When done, share your results. Understand this is how we all learn. <GRINS>

Good luck!
Bob Wilson
 
If you were to take this to an absurd extreme, say you put 100psi in the tires...they would deflect very little to hold up the weight of the vehicle, and any imperfection in the road would be transmitted directly into the suspension by the tire/wheel assembly that is acting like a solid body, not a flexible one. That force could be enough to literally fracture your wheel or split the tire's carcass. Given the vehicle's weight, the suspension, and the tire size, the indicated tire pressure is a good compromise on efficiency, longevity, and comfort. If you regularly were running at maximum load, it might make sense to raise the tire pressure some. Most people run around with one or two people in the car, and the stock tire pressure should work. Too low of a tire pressure results in a lot of flex, higher temperature, and potentially damaging both the tire and/or wheel if you were to hit a sharp bump by pinching the tire and hitting the wheel.
 
The thing that concerns me the most about your post is that the REx would not come on reliably. Obviously this is a huge concern for US spec cars, which from the factory, will only activate the REx when 5% battery remains. I can only imagine what a heapload of trouble I'd be in if I had run the battery down to 5% charge (4 miles?) and the REx wouldn't come on!
 
amcdonal86 said:
The thing that concerns me the most about your post is that the REx would not come on reliably. Obviously this is a huge concern for US spec cars, which from the factory, will only activate the REx when 5% battery remains. I can only imagine what a heapload of trouble I'd be in if I had run the battery down to 5% charge (4 miles?) and the REx wouldn't come on!

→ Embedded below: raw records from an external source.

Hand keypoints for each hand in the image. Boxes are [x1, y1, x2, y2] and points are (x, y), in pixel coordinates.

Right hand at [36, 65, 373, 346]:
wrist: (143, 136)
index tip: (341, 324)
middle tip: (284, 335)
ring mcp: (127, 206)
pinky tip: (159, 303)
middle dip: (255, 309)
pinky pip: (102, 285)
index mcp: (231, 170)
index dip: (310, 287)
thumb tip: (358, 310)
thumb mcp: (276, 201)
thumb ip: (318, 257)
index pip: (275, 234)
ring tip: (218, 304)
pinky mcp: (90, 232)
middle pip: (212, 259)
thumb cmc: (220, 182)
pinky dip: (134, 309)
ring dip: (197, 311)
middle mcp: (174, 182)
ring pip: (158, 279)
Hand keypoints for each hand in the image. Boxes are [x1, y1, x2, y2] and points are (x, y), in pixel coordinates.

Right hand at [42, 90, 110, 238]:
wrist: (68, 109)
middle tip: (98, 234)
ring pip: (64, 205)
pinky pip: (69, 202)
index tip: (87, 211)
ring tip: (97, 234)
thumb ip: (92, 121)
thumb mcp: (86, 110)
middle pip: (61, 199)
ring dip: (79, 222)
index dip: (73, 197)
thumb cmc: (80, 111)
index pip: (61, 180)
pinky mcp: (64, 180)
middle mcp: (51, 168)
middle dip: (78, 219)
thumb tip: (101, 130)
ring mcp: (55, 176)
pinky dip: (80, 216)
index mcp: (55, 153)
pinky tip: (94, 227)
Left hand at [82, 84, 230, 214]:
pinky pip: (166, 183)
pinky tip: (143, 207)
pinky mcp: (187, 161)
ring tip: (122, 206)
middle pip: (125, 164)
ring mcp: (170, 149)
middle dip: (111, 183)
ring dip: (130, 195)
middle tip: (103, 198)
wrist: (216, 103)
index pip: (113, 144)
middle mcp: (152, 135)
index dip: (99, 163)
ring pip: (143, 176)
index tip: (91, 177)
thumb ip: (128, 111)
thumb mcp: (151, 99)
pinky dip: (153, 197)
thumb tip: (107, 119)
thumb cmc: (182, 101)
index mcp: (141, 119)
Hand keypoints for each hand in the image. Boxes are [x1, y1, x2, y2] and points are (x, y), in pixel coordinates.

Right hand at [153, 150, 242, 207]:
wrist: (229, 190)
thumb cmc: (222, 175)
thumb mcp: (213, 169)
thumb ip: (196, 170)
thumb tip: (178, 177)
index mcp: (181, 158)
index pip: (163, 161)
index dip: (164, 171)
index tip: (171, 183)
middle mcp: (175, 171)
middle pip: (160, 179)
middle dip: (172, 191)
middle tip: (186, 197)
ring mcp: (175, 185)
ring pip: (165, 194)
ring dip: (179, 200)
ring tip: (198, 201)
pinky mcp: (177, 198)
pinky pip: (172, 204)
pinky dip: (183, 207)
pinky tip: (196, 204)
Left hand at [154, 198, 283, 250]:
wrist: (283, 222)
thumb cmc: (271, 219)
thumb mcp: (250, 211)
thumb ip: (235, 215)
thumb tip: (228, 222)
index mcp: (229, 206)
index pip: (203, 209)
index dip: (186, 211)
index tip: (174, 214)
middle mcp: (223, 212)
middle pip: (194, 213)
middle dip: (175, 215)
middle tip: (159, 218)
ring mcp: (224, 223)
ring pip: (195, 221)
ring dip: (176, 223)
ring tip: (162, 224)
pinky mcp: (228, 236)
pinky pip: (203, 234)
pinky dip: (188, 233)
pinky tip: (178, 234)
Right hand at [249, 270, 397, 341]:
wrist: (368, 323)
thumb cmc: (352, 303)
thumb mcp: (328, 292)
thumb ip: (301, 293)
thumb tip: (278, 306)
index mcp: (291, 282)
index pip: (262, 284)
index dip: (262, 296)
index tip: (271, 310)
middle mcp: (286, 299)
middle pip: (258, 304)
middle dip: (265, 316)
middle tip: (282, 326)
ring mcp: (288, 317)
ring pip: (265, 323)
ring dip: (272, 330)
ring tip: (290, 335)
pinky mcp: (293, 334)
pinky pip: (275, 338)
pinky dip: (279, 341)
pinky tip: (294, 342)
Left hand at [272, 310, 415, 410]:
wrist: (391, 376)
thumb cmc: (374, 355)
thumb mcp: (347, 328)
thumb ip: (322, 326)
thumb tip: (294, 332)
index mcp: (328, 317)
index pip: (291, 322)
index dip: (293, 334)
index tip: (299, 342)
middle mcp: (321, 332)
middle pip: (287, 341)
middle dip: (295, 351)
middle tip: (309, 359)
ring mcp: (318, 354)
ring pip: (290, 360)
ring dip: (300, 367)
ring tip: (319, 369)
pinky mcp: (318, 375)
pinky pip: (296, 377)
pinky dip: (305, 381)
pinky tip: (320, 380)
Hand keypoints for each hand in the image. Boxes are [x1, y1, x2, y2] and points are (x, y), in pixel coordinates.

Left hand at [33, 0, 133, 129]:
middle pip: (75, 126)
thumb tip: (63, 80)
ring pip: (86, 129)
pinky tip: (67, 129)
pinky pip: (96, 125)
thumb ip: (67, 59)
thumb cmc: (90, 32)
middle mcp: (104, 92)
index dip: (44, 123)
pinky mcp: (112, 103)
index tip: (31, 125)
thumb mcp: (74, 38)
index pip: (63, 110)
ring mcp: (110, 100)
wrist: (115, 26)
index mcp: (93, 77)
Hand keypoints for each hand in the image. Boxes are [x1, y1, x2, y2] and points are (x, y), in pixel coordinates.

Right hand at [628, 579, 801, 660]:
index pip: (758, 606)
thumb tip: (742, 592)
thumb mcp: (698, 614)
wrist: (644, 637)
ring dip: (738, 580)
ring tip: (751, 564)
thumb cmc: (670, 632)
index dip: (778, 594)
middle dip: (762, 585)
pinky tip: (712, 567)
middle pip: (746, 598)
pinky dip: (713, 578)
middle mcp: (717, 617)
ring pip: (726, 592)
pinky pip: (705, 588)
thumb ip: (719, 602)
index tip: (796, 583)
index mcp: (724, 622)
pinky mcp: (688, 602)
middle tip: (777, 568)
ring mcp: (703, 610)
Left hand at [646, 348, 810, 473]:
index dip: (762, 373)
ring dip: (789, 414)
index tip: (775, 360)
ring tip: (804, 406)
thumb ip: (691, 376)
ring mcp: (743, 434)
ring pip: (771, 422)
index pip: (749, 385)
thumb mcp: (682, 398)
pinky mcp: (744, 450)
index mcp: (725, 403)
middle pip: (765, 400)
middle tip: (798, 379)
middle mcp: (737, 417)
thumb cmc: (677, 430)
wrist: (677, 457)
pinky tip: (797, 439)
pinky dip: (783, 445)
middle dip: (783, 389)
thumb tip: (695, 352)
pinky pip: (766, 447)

It seems the only difference besides charging ports between the European and North American i3s is the coding.

On the ride back the REx was reliable - the issue with the initial trip and the REx not engaging (and having to do the manual fuel door release) appears to have been linked to the bad Fuel Pressure sensor that seems almost a common issue for the 2015s.

Would I recommend doing a long road trip in this car again...not really....not so much of reliability concerns...more so general seat comfort after several hours and having to stop every 80-90 minutes to refuel gets old...
 
The fuel tank size is different between the USA and many other countries (coding only, the tank is the same), as is the plug, but the actual charging interlock/protocols are the same. One additional potential difference is that in some areas, they have a 3-phase input for the acv.